Problem requirements – Among the entries below, how many lines hold "first"? Only the number is wanted.

***** Data provided

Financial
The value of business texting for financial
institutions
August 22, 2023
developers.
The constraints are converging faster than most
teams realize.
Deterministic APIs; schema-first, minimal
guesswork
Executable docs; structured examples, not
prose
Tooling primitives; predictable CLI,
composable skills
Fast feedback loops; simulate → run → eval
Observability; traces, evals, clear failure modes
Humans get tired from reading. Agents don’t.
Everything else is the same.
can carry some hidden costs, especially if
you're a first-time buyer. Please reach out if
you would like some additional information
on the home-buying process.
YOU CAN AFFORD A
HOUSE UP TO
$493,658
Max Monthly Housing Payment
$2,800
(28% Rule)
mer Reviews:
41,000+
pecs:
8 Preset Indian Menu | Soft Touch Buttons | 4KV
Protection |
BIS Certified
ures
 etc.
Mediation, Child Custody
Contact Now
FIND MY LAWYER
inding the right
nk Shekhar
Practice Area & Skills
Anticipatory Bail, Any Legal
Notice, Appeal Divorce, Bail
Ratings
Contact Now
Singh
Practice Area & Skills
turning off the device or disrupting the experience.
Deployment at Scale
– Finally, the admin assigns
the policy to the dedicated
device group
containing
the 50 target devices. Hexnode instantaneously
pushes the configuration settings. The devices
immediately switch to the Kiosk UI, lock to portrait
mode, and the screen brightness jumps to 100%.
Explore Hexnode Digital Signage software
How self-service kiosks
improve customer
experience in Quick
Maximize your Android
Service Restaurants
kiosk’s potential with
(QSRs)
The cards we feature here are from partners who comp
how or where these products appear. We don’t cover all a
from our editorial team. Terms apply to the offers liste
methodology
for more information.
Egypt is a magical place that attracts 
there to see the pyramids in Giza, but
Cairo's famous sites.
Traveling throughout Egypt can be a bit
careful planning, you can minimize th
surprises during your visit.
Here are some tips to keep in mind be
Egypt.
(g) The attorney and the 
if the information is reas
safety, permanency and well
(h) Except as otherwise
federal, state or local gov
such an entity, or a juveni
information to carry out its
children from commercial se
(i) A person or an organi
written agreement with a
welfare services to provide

**********

Response – 2